Supported AI Model Formats

Runtime	Format	Compatible Versions
LiteRT	.tflite	2.9.1

Hardware Acceleration Support

Accelerator	Support Level	Compatible Libraries
NPU	INT8 (primary), limited mixed precision, (INT16/FP16 → quantized internally)	TensorFlow Lite (VX Delegate), NNStreamer
GPU	FP32 / FP16	TensorFlow Lite (GPU delegate)

Precision Support

Precision	Support Level	Notes
FP32	CPU, GPU	Highest accuracy, slower performance
FP16	NPU	Not directly exposed via NPU
INT16	NPU (internal mixed ops)	Some operators quantized into 16-bit internally
INT8	NPU,CPU	Primary mode for NPU acceleration, best performance-per-watt

Possible Use Cases

Domain	Applications
Smart Surveillance & Security	Real-time object detection and person tracking using SSD MobileNet V2 models; intrusion detection, face recognition, and abnormal behavior monitoring on edge devices without cloud dependency.
Industrial Automation & Robotics	Defect detection in manufacturing lines with computer vision; gesture or pose estimation for human–robot collaboration; autonomous navigation and obstacle avoidance for robots and drones.
Healthcare & Wellness	Contactless vital sign monitoring using vision models; fall detection and activity recognition for elderly care; medical imaging assistance with lightweight segmentation models.
Retail & Smart Spaces	Customer flow analysis, heatmap generation, and people counting; shelf stock monitoring and automated checkout solutions; emotion detection for personalized customer experiences.
Transportation & Mobility	Driver monitoring (drowsiness, distraction detection); traffic analysis and smart signaling; vehicle and license plate recognition at the edge.

Quick Start Guide

Prerequisites

Please ensure docker & docker compose are available and accessible on device host OS
Since default eMMC boot provides only 16 GB storage which is in-sufficient to run/build the container image, it is required to boot the Host OS using a 32 GB (minimum) SD card.

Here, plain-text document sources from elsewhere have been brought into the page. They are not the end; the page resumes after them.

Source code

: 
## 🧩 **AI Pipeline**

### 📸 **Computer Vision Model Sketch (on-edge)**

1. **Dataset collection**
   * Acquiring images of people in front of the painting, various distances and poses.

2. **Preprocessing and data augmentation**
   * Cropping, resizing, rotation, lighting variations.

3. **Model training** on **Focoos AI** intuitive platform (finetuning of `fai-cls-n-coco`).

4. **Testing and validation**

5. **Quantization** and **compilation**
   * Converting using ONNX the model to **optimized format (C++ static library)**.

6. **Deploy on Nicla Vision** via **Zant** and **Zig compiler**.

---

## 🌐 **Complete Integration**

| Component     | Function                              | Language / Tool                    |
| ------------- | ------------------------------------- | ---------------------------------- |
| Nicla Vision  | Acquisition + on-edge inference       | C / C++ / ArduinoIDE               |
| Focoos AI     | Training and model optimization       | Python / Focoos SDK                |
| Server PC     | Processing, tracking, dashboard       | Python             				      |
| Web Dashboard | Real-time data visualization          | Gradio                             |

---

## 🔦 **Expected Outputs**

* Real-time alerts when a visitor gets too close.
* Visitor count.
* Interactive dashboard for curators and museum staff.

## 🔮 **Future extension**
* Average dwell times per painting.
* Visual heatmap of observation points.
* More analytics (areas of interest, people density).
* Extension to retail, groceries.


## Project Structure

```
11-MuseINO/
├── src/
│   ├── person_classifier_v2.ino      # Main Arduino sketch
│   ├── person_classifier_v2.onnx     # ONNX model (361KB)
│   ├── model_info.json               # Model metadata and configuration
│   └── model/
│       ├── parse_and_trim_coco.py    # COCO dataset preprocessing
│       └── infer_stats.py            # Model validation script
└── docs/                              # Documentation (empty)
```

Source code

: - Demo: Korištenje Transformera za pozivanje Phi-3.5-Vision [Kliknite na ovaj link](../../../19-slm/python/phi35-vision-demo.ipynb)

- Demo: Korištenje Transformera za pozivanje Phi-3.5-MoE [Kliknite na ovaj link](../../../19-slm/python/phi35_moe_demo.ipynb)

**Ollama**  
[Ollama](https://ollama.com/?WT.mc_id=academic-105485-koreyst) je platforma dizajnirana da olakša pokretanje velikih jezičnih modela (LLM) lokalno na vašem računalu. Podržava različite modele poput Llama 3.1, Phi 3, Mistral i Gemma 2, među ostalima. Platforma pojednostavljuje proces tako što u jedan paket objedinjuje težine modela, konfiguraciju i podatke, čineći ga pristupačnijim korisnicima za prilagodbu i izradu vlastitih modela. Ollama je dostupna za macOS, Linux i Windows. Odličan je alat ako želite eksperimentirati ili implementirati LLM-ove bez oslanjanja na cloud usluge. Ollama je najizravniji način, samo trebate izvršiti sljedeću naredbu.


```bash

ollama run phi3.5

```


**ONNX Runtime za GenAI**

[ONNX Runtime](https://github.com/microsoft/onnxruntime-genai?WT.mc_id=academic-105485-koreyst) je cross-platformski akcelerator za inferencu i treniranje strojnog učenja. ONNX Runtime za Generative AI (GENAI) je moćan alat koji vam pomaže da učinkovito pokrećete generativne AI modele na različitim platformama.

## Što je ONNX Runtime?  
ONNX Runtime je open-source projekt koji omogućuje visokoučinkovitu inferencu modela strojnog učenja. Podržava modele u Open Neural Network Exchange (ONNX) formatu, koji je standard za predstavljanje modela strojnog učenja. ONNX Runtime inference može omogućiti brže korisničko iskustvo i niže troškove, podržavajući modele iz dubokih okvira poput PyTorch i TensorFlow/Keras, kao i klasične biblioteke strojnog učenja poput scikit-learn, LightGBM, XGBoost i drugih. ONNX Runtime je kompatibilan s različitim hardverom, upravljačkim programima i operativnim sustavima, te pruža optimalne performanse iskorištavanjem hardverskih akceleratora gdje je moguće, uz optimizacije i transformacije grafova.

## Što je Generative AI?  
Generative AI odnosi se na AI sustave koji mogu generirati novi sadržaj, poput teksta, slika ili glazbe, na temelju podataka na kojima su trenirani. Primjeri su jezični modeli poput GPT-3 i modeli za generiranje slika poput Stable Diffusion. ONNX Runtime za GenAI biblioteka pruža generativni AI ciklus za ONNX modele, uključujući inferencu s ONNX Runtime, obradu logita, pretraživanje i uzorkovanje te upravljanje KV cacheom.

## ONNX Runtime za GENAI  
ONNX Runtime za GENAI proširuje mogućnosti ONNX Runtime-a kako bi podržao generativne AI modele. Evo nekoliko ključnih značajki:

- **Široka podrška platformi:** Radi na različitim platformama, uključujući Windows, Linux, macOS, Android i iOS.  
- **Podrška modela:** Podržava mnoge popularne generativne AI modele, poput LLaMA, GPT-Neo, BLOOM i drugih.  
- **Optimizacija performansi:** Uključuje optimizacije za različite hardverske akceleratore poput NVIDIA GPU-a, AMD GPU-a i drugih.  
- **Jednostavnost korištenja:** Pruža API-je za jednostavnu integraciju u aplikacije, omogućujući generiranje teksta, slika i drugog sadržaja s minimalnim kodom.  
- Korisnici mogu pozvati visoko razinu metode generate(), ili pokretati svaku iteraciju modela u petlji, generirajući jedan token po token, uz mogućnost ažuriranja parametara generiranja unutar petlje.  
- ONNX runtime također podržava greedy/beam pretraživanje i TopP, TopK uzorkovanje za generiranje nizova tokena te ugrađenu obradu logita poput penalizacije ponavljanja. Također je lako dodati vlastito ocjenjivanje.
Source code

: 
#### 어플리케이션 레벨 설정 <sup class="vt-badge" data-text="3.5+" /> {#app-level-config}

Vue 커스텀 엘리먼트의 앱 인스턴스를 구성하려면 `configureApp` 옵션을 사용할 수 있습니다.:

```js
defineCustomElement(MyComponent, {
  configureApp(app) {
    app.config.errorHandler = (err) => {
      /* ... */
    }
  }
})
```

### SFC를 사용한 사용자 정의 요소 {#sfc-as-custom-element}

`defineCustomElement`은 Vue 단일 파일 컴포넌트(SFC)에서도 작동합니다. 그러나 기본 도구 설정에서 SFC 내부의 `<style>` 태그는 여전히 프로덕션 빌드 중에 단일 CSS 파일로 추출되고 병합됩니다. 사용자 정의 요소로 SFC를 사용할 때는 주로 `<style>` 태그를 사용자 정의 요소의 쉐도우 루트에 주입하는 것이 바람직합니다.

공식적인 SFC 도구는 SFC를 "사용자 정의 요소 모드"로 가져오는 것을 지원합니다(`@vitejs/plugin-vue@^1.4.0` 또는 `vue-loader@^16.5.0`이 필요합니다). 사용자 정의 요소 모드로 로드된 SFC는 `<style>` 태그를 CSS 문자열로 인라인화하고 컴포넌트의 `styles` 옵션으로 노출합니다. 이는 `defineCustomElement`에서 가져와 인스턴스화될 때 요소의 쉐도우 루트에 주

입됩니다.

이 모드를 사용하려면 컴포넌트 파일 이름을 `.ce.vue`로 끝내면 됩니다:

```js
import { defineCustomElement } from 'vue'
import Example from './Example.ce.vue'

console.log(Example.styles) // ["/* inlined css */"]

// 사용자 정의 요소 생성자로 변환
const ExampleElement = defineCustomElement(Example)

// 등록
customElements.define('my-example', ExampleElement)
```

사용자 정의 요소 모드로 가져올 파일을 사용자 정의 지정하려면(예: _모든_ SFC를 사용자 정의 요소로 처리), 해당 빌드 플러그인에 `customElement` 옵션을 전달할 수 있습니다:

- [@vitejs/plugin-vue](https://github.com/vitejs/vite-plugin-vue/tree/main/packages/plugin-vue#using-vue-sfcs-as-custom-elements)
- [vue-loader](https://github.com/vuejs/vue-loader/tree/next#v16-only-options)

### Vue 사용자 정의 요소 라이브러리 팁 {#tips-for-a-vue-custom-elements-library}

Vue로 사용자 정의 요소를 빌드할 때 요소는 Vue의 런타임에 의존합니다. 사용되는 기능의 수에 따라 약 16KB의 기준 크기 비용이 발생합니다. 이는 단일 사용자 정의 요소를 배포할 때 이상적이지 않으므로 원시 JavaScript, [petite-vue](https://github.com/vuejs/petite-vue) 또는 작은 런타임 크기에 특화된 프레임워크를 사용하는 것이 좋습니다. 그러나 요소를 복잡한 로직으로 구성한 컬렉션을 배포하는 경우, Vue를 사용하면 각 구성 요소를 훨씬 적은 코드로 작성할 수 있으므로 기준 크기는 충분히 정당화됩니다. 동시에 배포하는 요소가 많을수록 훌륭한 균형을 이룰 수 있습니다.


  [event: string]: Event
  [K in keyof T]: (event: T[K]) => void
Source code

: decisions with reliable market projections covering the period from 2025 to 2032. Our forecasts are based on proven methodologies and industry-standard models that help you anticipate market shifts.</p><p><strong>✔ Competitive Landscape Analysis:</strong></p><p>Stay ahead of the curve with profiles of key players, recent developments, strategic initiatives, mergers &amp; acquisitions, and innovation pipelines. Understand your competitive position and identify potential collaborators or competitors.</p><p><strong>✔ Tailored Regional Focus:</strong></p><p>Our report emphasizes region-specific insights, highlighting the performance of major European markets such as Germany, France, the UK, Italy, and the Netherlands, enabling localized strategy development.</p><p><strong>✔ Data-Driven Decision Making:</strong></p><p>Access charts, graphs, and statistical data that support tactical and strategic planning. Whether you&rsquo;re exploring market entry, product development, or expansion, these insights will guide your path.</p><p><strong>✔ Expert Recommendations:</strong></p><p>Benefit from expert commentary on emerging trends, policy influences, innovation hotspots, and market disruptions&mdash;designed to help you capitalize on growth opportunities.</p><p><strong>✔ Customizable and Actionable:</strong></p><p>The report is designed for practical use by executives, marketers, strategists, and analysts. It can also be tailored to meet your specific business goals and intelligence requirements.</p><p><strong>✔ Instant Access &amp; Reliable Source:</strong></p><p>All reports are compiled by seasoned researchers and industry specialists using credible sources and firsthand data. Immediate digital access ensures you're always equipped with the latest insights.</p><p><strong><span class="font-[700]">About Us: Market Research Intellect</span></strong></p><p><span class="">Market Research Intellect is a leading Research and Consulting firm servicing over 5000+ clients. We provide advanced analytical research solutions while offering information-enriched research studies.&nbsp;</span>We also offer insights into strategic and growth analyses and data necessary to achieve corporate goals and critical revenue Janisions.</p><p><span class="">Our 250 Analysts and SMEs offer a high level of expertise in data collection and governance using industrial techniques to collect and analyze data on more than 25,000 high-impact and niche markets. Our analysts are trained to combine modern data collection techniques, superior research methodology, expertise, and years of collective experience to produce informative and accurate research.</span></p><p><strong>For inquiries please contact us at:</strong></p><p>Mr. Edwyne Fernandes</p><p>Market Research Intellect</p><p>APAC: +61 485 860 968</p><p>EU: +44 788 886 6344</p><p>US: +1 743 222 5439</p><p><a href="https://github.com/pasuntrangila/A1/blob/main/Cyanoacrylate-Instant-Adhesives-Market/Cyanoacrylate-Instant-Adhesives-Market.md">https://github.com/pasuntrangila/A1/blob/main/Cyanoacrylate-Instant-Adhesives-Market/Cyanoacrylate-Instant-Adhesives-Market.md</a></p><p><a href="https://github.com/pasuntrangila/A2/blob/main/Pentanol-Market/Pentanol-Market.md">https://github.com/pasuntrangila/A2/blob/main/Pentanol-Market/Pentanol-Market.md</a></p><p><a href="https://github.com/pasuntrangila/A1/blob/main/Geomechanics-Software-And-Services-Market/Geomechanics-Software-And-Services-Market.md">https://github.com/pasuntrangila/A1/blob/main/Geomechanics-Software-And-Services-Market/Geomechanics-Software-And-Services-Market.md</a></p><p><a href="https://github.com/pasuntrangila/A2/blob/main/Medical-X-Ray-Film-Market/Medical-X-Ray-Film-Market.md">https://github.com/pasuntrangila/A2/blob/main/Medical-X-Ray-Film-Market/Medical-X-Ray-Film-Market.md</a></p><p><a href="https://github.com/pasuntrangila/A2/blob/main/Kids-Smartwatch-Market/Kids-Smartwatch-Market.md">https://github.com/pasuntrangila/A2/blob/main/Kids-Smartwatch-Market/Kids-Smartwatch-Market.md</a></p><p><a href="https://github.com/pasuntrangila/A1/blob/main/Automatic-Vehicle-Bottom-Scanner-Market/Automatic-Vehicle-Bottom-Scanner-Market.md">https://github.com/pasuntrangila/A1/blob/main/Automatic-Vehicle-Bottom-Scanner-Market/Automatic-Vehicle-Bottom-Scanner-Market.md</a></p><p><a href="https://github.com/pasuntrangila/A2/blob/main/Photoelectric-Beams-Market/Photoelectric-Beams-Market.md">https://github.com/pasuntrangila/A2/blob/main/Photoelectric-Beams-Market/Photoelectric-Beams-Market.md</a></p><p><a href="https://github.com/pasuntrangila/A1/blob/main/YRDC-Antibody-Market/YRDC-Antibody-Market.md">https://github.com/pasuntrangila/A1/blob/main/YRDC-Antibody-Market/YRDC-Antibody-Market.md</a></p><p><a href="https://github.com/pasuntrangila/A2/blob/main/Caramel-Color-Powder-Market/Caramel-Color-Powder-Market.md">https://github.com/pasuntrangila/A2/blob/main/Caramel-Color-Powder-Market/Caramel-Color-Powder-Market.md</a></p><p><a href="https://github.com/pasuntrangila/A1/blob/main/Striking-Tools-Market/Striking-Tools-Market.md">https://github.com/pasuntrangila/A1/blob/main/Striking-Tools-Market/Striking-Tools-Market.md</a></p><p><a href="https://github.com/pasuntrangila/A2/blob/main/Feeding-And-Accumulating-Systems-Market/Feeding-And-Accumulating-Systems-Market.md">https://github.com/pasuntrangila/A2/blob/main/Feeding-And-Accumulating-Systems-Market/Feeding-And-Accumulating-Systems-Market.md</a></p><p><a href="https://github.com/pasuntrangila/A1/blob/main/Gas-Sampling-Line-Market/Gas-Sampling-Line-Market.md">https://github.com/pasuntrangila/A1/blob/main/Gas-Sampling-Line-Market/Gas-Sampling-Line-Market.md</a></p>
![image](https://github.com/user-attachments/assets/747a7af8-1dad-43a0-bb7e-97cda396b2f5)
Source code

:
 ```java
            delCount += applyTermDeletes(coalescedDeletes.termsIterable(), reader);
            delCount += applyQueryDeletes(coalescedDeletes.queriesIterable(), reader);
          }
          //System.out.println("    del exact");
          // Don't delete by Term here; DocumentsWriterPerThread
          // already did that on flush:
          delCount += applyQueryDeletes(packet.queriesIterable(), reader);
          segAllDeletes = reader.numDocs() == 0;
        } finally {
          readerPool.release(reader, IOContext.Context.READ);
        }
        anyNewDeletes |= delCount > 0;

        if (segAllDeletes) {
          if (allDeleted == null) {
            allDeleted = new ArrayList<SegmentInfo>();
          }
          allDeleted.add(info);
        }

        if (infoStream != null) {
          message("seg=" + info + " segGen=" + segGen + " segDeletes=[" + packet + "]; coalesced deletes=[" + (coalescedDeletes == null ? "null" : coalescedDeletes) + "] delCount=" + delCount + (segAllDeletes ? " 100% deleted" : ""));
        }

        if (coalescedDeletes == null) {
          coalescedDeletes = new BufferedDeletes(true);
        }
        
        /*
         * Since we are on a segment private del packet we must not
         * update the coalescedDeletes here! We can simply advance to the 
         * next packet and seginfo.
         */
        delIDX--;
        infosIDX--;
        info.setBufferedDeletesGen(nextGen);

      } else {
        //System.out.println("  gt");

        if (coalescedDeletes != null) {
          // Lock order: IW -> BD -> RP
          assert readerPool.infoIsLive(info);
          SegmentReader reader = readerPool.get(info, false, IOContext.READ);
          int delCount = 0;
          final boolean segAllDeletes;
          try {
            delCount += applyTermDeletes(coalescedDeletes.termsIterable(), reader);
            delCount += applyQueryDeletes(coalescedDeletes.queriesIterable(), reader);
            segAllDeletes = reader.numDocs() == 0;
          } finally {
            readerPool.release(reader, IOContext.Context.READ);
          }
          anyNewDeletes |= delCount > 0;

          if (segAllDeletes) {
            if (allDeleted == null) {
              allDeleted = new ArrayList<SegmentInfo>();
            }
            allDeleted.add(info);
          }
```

For container quick start, including the docker-compose file and more, please refer to Advantech Container Github Repository

Best Practices

Precision Selection

Topic	Description
Prefer INT8 for NPU acceleration	The i.MX8MP NPU is optimized for quantized INT8 models. Always convert to INT8 using post-training quantization or quantization-aware training for maximum performance and efficiency.
Fallback to FP16/FP32 when INT8 unsupported	If some operators cannot be quantized, LiteRT may run those parts on CPU/GPU in FP32. FP16 is not natively accelerated but can sometimes reduce memory usage.
Accuracy validation post-quantization	Benchmark the INT8 model against FP32 baseline on-device using NNStreamer pipelines to ensure accuracy is acceptable before deployment.

Model Optimization

Topic	Description
Use lightweight backbones	Models like MobileNetV1/V2, EfficientNet-Lite, SSD-MobileNet, or YOLOv4-Tiny quantized are best suited for real-time workloads on i.MX8MP.
Leverage pre-tested models	Start with NXP-provided sample models (mobilenet, ssd_mobilenet_v2, etc.) or Ultralytics-exported YOLO models already verified with TFLite.
Prune and compress	Reduce model size via pruning and weight clustering to lower memory footprint and improve NPU throughput without major accuracy loss.

Known Limitations

Topic	Description
Minimum storage	Storage required for running Docker containers is 32 GB.
LiteRT delegate coverage	Not all TFLite ops are supported by the NPU; unsupported layers fall back to CPU/GPU, reducing FPS.
Operator coverage gaps	Advanced layers (attention, deformable conv, some postprocessing ops) are not supported on NPU. Custom handling is required.
Quantization trade-offs	INT8 is mandatory for NPU, but aggressive quantization can degrade accuracy.
Resource constraints	Large models (YOLOv8l, transformers >100M params) won’t run in real-time or may not fit in memory. Stick to quantized tiny/small variants.
Version sensitivity	BSP release defines supported NNStreamer + LiteRT versions. Using mismatched SDKs (e.g., newer TFLite) can break delegate acceleration.